Requirement: For each entry below, please return its exact wording and leave out any picture.

(Camera calibration parameters)
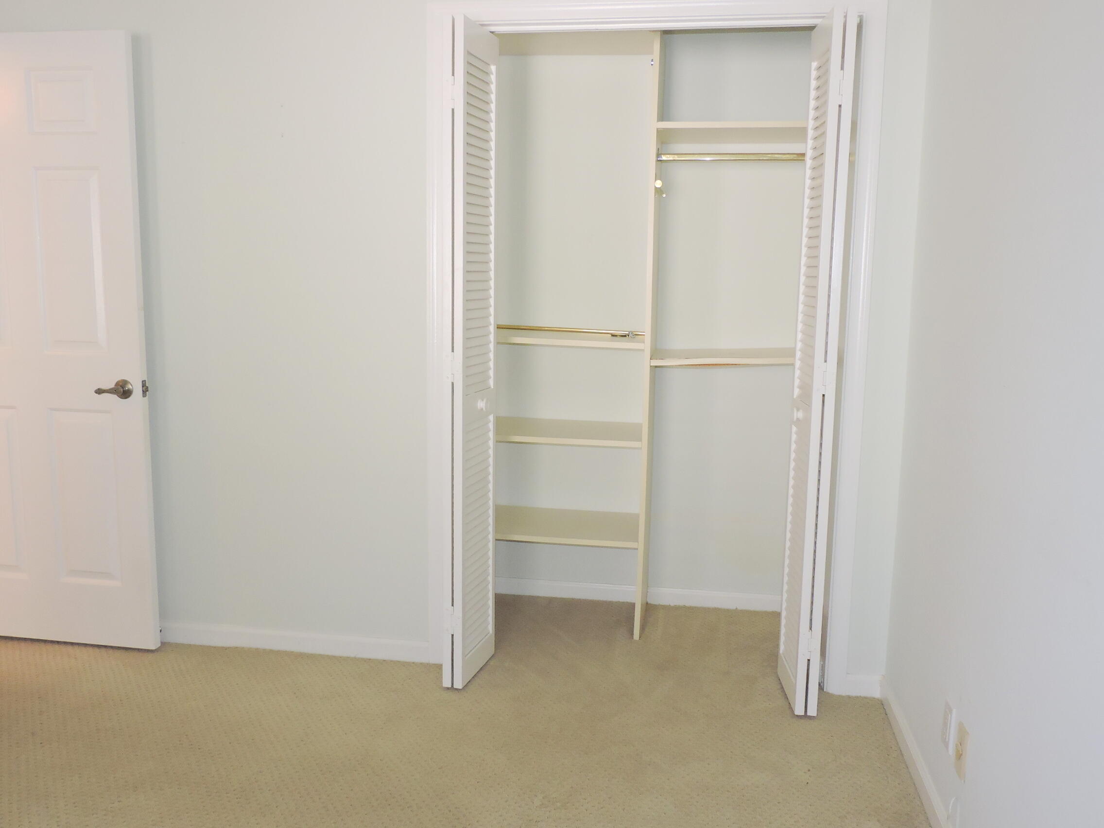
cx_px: 552
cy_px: 414
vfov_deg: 46.8
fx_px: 957
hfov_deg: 60.0
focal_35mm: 30
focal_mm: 5.4
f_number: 3.1
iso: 360
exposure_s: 1/40
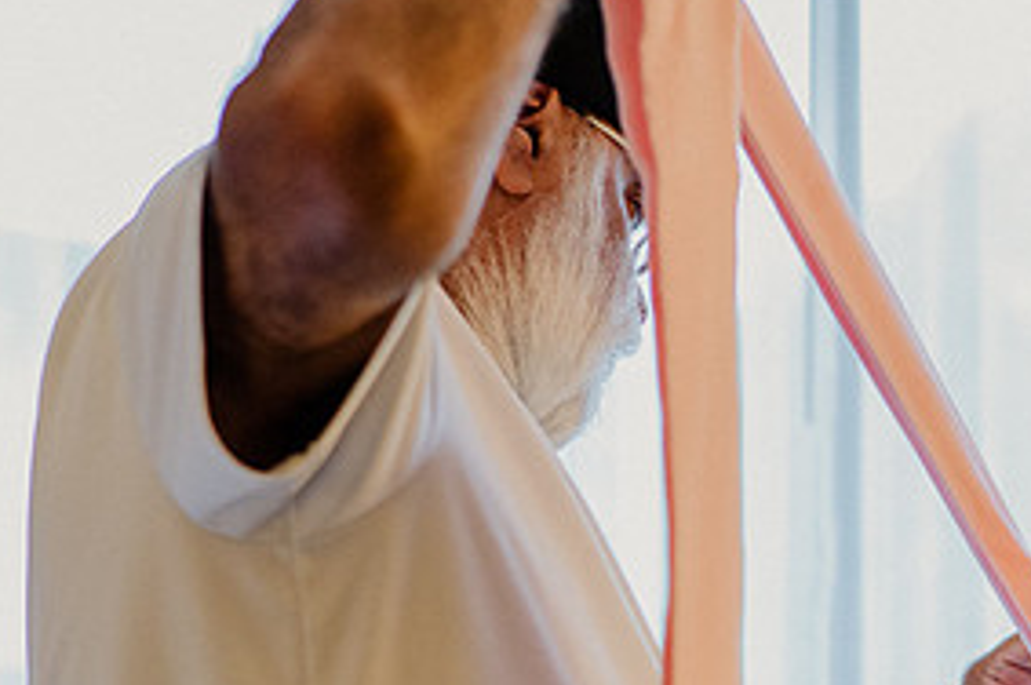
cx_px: 1076
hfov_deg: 16.0
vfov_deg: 10.8
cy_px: 685
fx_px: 3576
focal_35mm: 125
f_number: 2.2
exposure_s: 1/100
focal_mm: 58
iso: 2000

Exercise result:
cx_px: 552
cy_px: 414
vfov_deg: 46.8
fx_px: 957
hfov_deg: 60.0
focal_35mm: 30
focal_mm: 5.4
f_number: 3.1
iso: 360
exposure_s: 1/40
cx_px: 1076
hfov_deg: 16.0
vfov_deg: 10.8
cy_px: 685
fx_px: 3576
focal_35mm: 125
f_number: 2.2
exposure_s: 1/100
focal_mm: 58
iso: 2000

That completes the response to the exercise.